* **INSTRUCTIONS TO FOLLOW**: Every line below is to be set down again exactly; any image stays out.

* **DATA**:
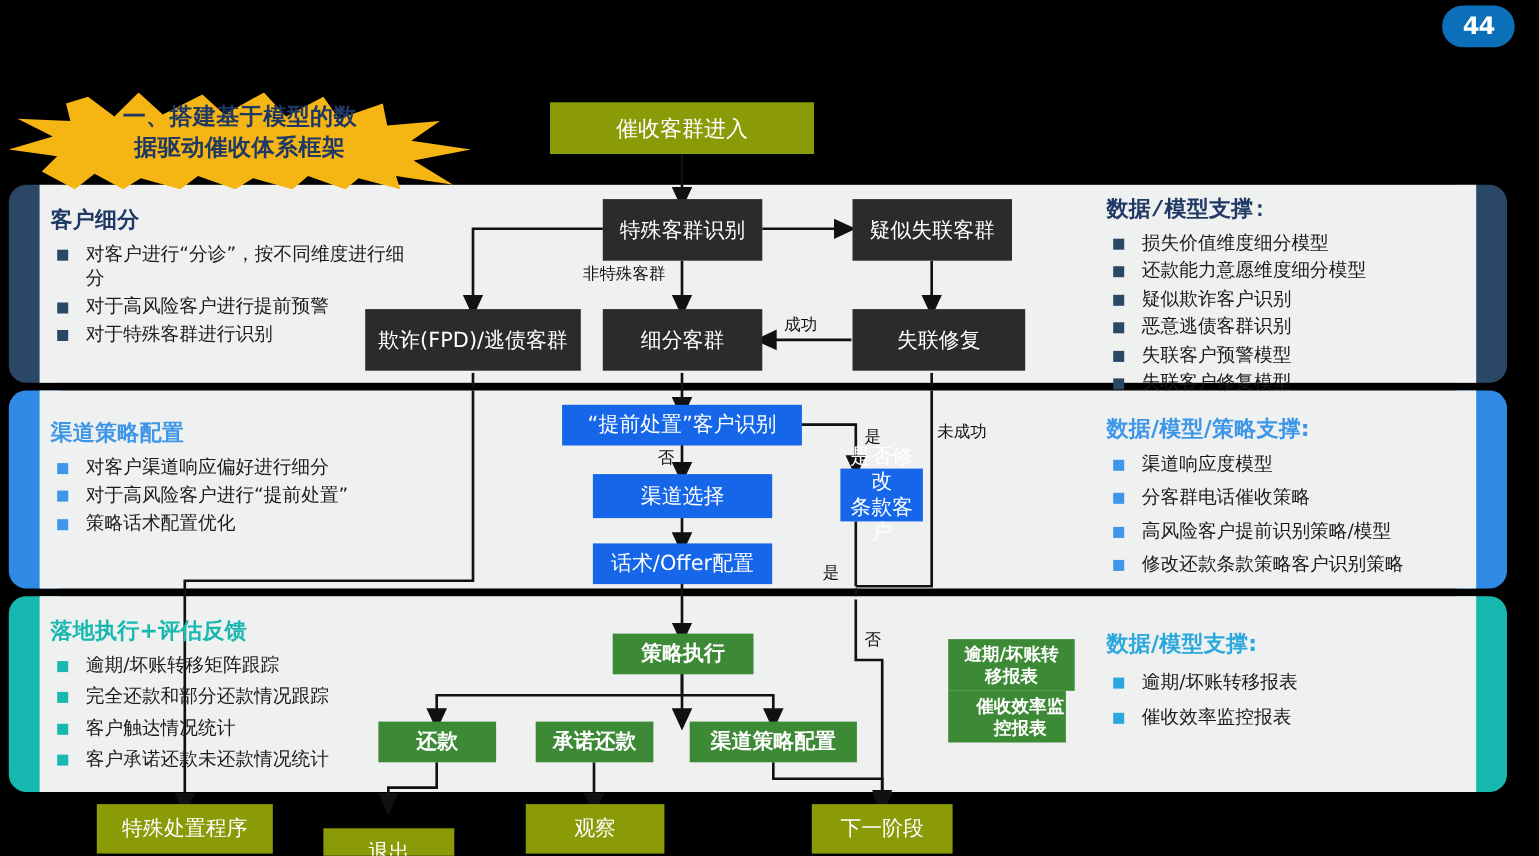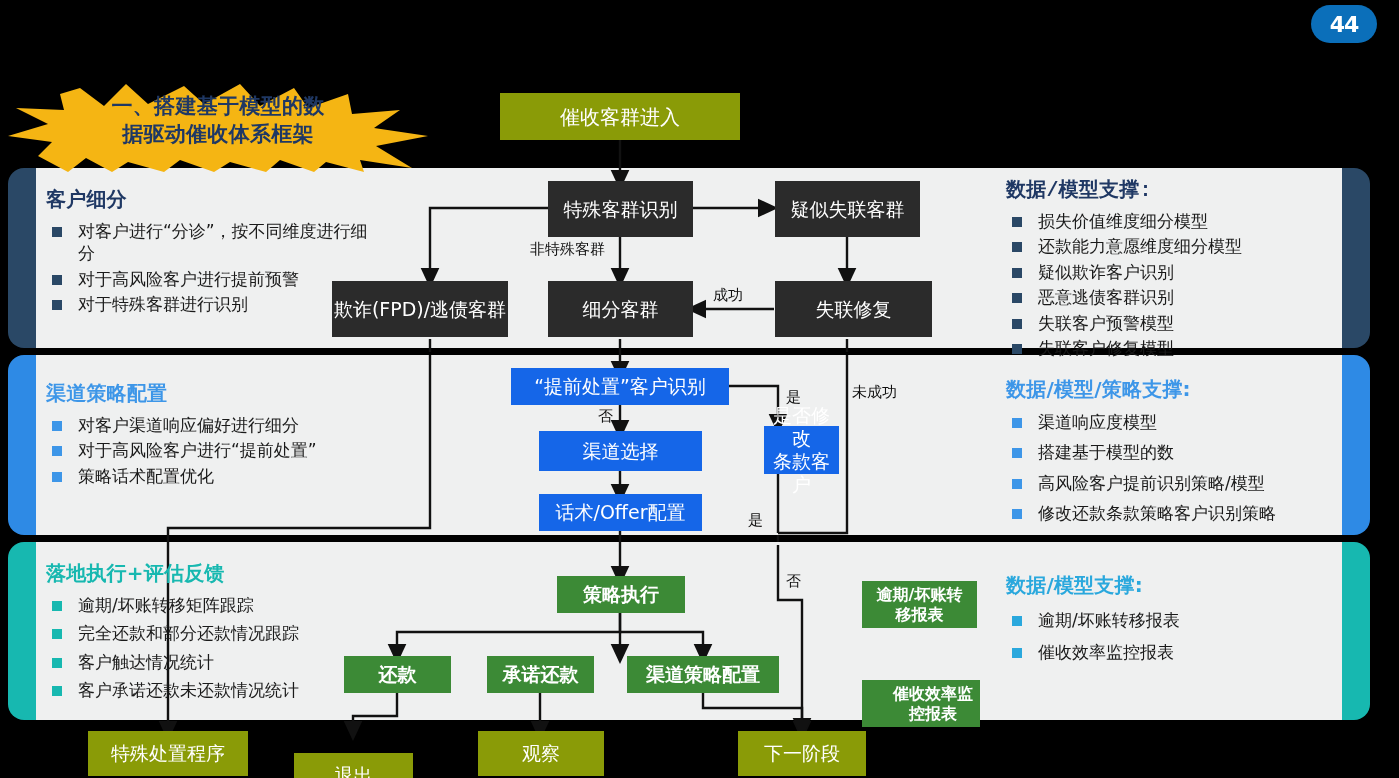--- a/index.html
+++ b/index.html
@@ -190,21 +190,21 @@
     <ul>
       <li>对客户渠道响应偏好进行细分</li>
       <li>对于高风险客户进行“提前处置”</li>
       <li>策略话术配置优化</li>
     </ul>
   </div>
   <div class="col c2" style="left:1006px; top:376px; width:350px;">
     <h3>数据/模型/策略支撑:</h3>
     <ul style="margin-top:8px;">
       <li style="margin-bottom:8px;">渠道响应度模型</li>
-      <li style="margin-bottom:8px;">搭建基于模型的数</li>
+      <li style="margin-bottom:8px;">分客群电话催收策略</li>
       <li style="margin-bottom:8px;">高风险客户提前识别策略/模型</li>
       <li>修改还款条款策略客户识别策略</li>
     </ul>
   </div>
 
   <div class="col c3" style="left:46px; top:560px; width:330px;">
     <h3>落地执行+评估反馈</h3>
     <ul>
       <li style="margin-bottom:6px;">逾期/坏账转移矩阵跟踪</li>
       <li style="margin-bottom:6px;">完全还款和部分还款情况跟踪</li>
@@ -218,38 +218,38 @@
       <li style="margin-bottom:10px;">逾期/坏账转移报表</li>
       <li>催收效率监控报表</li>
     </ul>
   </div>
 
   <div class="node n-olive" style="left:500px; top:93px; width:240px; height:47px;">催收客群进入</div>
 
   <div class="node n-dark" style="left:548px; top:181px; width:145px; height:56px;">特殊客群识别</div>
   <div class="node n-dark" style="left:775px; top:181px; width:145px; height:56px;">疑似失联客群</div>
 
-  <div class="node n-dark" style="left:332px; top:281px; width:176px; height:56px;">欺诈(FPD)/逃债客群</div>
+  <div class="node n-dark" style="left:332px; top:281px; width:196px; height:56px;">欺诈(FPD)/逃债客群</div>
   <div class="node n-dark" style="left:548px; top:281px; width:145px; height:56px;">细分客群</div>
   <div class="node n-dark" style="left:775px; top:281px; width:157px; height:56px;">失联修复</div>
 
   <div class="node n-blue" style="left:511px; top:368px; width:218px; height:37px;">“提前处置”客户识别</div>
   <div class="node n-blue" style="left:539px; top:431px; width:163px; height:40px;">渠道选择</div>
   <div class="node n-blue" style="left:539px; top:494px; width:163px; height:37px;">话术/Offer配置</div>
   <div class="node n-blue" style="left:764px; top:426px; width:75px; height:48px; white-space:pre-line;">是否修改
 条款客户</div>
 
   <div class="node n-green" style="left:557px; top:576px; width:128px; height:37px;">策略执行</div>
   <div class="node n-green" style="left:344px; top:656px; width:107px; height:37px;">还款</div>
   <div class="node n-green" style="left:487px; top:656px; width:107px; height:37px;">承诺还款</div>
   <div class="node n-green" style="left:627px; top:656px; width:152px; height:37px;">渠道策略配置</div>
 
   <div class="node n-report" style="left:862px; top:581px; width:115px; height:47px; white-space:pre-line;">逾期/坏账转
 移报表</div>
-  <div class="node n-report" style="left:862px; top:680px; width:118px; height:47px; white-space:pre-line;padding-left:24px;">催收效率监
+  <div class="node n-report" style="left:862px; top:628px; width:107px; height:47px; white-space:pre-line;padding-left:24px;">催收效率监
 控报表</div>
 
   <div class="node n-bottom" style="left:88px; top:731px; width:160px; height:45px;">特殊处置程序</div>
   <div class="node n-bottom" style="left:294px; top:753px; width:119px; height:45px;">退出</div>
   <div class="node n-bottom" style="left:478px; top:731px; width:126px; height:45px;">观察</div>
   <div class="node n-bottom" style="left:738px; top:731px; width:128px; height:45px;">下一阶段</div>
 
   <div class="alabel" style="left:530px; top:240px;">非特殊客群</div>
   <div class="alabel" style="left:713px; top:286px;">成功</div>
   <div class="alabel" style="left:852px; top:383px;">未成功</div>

* **TASK RESULT**:
--- a/index.html
+++ b/index.html
@@ -190,21 +190,21 @@
     <ul>
       <li>对客户渠道响应偏好进行细分</li>
       <li>对于高风险客户进行“提前处置”</li>
       <li>策略话术配置优化</li>
     </ul>
   </div>
   <div class="col c2" style="left:1006px; top:376px; width:350px;">
     <h3>数据/模型/策略支撑:</h3>
     <ul style="margin-top:8px;">
       <li style="margin-bottom:8px;">渠道响应度模型</li>
-      <li style="margin-bottom:8px;">搭建基于模型的数</li>
+      <li style="margin-bottom:8px;">分客群电话催收策略</li>
       <li style="margin-bottom:8px;">高风险客户提前识别策略/模型</li>
       <li>修改还款条款策略客户识别策略</li>
     </ul>
   </div>
 
   <div class="col c3" style="left:46px; top:560px; width:330px;">
     <h3>落地执行+评估反馈</h3>
     <ul>
       <li style="margin-bottom:6px;">逾期/坏账转移矩阵跟踪</li>
       <li style="margin-bottom:6px;">完全还款和部分还款情况跟踪</li>
@@ -218,38 +218,38 @@
       <li style="margin-bottom:10px;">逾期/坏账转移报表</li>
       <li>催收效率监控报表</li>
     </ul>
   </div>
 
   <div class="node n-olive" style="left:500px; top:93px; width:240px; height:47px;">催收客群进入</div>
 
   <div class="node n-dark" style="left:548px; top:181px; width:145px; height:56px;">特殊客群识别</div>
   <div class="node n-dark" style="left:775px; top:181px; width:145px; height:56px;">疑似失联客群</div>
 
-  <div class="node n-dark" style="left:332px; top:281px; width:176px; height:56px;">欺诈(FPD)/逃债客群</div>
+  <div class="node n-dark" style="left:332px; top:281px; width:196px; height:56px;">欺诈(FPD)/逃债客群</div>
   <div class="node n-dark" style="left:548px; top:281px; width:145px; height:56px;">细分客群</div>
   <div class="node n-dark" style="left:775px; top:281px; width:157px; height:56px;">失联修复</div>
 
   <div class="node n-blue" style="left:511px; top:368px; width:218px; height:37px;">“提前处置”客户识别</div>
   <div class="node n-blue" style="left:539px; top:431px; width:163px; height:40px;">渠道选择</div>
   <div class="node n-blue" style="left:539px; top:494px; width:163px; height:37px;">话术/Offer配置</div>
   <div class="node n-blue" style="left:764px; top:426px; width:75px; height:48px; white-space:pre-line;">是否修改
 条款客户</div>
 
   <div class="node n-green" style="left:557px; top:576px; width:128px; height:37px;">策略执行</div>
   <div class="node n-green" style="left:344px; top:656px; width:107px; height:37px;">还款</div>
   <div class="node n-green" style="left:487px; top:656px; width:107px; height:37px;">承诺还款</div>
   <div class="node n-green" style="left:627px; top:656px; width:152px; height:37px;">渠道策略配置</div>
 
   <div class="node n-report" style="left:862px; top:581px; width:115px; height:47px; white-space:pre-line;">逾期/坏账转
 移报表</div>
-  <div class="node n-report" style="left:862px; top:680px; width:118px; height:47px; white-space:pre-line;padding-left:24px;">催收效率监
+  <div class="node n-report" style="left:862px; top:628px; width:107px; height:47px; white-space:pre-line;padding-left:24px;">催收效率监
 控报表</div>
 
   <div class="node n-bottom" style="left:88px; top:731px; width:160px; height:45px;">特殊处置程序</div>
   <div class="node n-bottom" style="left:294px; top:753px; width:119px; height:45px;">退出</div>
   <div class="node n-bottom" style="left:478px; top:731px; width:126px; height:45px;">观察</div>
   <div class="node n-bottom" style="left:738px; top:731px; width:128px; height:45px;">下一阶段</div>
 
   <div class="alabel" style="left:530px; top:240px;">非特殊客群</div>
   <div class="alabel" style="left:713px; top:286px;">成功</div>
   <div class="alabel" style="left:852px; top:383px;">未成功</div>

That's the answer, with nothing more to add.